Mobilmachung für römische Immobilie

Fast 2 000 Jahre alte Therme vor Bundeshaus wird um 56 Meter versetzt - Bad macht Platz fürs Hotel am Kongresszentrum

Mobilmachung für römische Immobilie
Foto: Frommann

Bonn. Um 13.41 Uhr war es endlich soweit: Das Heißwasserbad stand millimetergenau an seinem neuen Standort - 56 Meter entfernt von jener Stelle, an der es im zweiten Jahrhundert errichtet worden war: zwischen Plenarsaal und Bundeskanzleramt.

Die Translozierung (Versetzung einer Immobilie en bloc) ist notwendig, weil sich die römische Therme just dort befindet, wo das Hotel des neuen Kongresszentrums entsteht. Künftig wird sie im Wellness-Bereich des Hotels zu sehen sein. Und wer dort nicht Gast ist, kann die Anlage durch ein Glasdach auch von außen sehen.

Mit einem Diamantseil hatte die Firma Bennert aus Hopfgarten bei Weimar in den vergangenen Wochen die Therme in drei bis zu 125 Tonnen schwere Teile getrennt, unter die eine Stahlkonstruktion angebracht wurde. Parallel dazu goss man nebenan die Bodenplatte, auf der das Bad künftig steht.

Nachdem das Kaltwasserbad bereits versetzt worden war, sollte am Dienstag das Warmwasserbad an der Reihe sein. Doch beim Anheben entdeckten die Experten einen Hohlraum, der in Kürze zugegossen wird, um Schäden beim Transport zu vermeiden. Also zog man am Dienstag die Abteilung "Warmwasser" vor.
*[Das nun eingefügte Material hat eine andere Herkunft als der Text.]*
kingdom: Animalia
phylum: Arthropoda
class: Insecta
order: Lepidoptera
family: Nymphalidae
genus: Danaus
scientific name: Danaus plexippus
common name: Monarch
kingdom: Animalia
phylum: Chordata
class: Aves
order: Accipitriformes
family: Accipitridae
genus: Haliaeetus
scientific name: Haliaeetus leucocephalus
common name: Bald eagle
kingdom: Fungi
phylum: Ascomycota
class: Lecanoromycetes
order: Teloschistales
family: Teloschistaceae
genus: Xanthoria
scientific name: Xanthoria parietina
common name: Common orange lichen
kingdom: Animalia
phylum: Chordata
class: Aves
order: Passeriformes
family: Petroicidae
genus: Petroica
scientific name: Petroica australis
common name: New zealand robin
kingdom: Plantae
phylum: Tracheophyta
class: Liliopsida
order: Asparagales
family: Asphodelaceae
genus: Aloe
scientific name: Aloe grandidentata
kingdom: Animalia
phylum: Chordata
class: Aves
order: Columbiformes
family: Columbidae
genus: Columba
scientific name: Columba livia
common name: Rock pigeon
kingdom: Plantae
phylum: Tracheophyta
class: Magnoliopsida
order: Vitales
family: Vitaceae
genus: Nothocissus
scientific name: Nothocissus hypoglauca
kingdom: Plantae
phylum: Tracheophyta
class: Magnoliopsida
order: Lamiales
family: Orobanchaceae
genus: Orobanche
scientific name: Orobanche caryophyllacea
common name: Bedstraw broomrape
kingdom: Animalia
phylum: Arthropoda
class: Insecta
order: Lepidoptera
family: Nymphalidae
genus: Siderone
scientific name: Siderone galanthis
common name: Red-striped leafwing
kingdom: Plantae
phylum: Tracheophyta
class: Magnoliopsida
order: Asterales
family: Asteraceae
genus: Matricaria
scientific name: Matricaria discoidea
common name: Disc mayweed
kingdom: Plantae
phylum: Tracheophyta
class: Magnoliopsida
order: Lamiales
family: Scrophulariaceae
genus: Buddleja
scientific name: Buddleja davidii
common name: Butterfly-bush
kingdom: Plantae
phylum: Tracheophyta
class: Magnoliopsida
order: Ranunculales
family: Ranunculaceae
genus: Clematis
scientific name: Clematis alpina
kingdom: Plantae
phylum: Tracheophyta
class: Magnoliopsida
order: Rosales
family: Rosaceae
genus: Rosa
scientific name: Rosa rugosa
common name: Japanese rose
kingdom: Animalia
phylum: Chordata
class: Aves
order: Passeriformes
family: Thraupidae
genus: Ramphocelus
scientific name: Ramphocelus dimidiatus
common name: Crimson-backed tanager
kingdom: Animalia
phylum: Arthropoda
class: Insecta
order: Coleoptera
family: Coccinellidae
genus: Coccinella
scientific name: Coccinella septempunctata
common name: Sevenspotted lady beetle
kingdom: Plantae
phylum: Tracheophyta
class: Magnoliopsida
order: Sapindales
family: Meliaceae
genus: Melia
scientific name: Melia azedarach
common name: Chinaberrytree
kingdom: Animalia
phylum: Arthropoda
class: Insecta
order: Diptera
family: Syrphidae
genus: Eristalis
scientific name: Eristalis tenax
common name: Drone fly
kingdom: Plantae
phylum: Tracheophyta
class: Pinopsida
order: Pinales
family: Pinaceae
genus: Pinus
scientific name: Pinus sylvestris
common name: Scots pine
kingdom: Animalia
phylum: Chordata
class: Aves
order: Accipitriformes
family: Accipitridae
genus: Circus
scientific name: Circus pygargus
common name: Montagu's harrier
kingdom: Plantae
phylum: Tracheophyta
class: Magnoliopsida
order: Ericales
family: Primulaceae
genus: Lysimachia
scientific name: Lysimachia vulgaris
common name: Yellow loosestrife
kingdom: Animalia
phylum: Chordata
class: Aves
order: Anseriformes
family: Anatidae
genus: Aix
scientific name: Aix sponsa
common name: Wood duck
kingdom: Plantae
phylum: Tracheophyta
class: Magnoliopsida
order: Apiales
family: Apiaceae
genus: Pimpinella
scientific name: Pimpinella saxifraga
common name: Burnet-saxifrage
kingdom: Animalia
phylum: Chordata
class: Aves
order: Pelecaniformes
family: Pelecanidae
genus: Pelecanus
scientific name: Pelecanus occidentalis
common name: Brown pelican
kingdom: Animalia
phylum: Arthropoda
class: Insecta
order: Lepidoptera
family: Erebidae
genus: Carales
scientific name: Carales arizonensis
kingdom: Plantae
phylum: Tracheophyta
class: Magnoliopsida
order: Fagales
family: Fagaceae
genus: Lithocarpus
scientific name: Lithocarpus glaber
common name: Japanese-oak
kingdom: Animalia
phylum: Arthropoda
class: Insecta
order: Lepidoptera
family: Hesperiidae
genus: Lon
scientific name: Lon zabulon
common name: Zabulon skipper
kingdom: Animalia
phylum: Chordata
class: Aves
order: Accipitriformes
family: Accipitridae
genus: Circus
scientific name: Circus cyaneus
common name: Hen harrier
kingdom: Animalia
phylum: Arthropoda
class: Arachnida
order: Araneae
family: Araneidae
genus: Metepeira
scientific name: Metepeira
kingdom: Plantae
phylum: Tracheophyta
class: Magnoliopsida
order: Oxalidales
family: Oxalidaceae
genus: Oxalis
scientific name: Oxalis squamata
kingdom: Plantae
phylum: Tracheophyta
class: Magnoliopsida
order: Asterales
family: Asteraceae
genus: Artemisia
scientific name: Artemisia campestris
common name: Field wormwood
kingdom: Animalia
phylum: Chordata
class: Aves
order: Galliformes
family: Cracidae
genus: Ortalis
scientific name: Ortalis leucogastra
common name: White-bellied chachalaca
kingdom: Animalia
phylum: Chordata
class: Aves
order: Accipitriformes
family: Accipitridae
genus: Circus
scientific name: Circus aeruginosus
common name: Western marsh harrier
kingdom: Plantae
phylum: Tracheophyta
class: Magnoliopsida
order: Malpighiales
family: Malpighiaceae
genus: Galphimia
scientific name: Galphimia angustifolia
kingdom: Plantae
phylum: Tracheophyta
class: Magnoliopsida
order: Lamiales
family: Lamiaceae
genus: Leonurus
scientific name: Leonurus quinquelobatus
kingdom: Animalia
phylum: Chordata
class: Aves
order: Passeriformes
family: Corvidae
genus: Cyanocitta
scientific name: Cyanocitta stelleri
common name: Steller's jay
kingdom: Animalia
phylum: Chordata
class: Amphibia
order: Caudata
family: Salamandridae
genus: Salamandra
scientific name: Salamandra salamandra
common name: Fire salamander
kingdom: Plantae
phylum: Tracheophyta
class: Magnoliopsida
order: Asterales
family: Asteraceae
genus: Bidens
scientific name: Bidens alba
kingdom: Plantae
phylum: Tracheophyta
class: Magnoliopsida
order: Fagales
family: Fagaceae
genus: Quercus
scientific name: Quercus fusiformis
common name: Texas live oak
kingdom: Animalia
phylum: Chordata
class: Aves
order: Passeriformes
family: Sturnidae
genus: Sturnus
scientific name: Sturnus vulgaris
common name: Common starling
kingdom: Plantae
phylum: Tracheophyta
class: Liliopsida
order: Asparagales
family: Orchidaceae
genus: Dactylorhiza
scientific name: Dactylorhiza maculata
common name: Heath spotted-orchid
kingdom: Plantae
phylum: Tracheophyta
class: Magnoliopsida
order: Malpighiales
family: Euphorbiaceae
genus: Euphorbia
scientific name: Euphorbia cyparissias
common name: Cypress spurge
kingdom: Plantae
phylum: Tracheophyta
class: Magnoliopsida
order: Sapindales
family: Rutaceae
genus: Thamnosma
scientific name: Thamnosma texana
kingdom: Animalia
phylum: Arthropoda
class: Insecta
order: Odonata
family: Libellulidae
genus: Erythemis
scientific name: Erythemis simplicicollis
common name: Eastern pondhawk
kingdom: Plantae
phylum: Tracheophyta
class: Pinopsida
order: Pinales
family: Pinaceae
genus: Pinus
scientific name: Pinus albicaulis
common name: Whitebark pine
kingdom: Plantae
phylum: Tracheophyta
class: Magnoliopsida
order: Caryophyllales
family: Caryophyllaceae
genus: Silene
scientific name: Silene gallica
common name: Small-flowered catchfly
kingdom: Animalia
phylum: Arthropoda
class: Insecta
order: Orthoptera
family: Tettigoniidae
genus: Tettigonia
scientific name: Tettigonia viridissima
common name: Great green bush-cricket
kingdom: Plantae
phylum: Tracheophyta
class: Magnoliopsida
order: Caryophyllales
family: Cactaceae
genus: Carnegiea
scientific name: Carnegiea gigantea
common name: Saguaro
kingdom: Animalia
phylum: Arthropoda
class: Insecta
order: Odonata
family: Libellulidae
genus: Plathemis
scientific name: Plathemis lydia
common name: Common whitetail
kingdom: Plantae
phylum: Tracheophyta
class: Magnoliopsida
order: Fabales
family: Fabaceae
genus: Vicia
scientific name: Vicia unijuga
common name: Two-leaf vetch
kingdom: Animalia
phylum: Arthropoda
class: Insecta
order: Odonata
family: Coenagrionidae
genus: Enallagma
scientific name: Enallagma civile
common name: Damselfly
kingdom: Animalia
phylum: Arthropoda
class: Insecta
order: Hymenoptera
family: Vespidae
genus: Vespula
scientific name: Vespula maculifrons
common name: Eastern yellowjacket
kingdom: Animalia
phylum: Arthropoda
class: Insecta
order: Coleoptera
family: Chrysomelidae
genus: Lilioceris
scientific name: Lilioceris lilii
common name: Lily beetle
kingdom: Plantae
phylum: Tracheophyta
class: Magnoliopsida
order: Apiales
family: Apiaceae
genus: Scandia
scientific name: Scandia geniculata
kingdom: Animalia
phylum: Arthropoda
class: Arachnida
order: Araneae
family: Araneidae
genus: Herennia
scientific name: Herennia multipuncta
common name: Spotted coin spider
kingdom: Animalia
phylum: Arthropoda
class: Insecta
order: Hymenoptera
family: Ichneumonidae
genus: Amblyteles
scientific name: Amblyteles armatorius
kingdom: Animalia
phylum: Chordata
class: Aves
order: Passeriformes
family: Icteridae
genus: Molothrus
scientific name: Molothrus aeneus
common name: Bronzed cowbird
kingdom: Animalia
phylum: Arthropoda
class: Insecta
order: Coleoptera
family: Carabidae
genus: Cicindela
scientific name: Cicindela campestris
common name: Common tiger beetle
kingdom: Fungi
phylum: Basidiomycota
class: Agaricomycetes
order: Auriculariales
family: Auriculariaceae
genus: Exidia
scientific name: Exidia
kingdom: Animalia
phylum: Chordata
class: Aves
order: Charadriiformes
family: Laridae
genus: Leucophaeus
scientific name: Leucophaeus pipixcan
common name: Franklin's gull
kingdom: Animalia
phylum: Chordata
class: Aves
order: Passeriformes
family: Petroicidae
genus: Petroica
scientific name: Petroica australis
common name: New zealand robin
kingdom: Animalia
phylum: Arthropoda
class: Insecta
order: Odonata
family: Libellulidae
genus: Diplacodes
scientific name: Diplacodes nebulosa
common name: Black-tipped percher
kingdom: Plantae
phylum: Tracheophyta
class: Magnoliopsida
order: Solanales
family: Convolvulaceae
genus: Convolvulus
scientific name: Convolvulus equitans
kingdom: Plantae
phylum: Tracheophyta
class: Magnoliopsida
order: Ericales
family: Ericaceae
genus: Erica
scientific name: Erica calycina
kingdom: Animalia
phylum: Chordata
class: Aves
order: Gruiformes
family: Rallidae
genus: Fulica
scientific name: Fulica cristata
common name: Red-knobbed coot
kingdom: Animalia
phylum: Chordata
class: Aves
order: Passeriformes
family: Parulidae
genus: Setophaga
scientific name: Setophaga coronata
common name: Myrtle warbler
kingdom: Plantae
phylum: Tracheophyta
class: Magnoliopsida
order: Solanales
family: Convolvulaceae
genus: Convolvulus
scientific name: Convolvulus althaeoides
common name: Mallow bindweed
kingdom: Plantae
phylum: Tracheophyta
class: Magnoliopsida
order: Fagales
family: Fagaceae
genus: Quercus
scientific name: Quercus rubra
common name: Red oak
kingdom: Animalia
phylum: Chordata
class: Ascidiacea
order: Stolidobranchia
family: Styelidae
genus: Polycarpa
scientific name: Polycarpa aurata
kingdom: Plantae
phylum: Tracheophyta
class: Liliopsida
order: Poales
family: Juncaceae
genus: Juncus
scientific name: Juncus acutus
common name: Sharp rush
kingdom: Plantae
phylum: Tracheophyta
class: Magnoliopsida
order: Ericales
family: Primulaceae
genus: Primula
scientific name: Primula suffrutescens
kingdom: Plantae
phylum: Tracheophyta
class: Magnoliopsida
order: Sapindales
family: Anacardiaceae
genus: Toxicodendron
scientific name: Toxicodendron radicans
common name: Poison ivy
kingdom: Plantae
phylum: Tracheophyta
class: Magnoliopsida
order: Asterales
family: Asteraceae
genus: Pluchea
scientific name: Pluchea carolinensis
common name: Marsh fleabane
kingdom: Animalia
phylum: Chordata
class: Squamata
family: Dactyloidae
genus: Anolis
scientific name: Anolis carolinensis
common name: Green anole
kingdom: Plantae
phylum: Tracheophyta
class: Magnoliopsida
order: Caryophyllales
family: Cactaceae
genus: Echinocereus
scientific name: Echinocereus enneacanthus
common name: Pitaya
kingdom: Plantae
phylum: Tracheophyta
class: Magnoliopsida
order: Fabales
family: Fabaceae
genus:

Von einem "schönen Moment" sprach Professor Jürgen Kunow. "Unsere Erwartungen wurden bei weitem übertroffen; wir haben hier Hinweise darauf gefunden, dass sich an dieser Stelle eine römische Stadt befunden hat", sagte der Leiter des Rheinischen Amtes für Bodendenkmalpflege.

Unter dessen Federführung wird seit vergangenem Mai bis Ende Oktober die 3,7 Hektar große Fläche archäologisch untersucht; es ist die größte zusammenhängende Ausgrabung, die je in einem römischen Vicus in Deutschland stattgefunden hat.

Und dazu gehört auch die Therme, "die nicht nur ein Ort der Hygiene war; dort fand auch Kommunikation statt, wurden Geschäfte getätigt und Politik betrieben", sagte Kunow, der das 19 mal 9,5 Meter große römische Bad als "Alleinstellungsmerkmal" für das United Nations Congress Center (UNCC) bezeichnete. "Sehr froh über das besondere Ereignis" zeigte sich auch die städtische UNCC-Projektkoordinatorin Evi Zwiebler.

Die Gesamtkosten für den Erhalt des Bades gab sie mit 1,5 Millionen Euro an und dankte vor allem dem Investor des Kongresszentrums, SMI Hyundai, der die Hälfte dieses Betrages übernimmt; das Land NRW steuert 350 000 Euro und die Stadt Bonn 400 000 Euro bei: "Damit bringt die Stadt zum Ausdruck, dass wir uns der historischen Verantwortung unserer Stadtgeschichte bewusst sind."

Bonns römische Vergangenheit

Neben dem im 1. Jahrhundert nach Christus errichteten Legionslager und dem dazugehörigen Lagerhof auf Höhe der heutigen Kennedybrücke gab es in Bonn eine zweite zivile Ansiedlung (vicus), die im 2. und 3. Jahrhundert ihre Blüte hatte.

Sie erstreckte sich auf einer Fläche von etwa 80 Hektar beiderseits der Adenauerallee, die schon in römischer Zeit eine Hauptverkehrsachse war; sie bestand hauptsächlich aus dicht nebeneinander stehenden Fachwerkhäusern.

In den schmalen Räumen an der Straße waren manchmal Verkaufsläden, Werkstätten oder Kneipen untergebracht; dahinter folgten die Wohnbereiche. In den sich anschließenden Gärten befanden sich Abfallgruben, Latrinen, Brunnen und handwerkliche Einrichtungen. Am hinteren Ende wurden vereinzelt Tote bestattet.

Neben dem privaten Siedlungsbereich gab es im vicus von Bonn auch einen öffentlichen Bereich, in dem auch ein Marktplatz, ein Bad und ein Tempelbezirk zu finden sind. Zeugnisse wurden nun vor dem Plenarsaal gefunden: neben der Therme und einer Töpferei auch ein Tempel.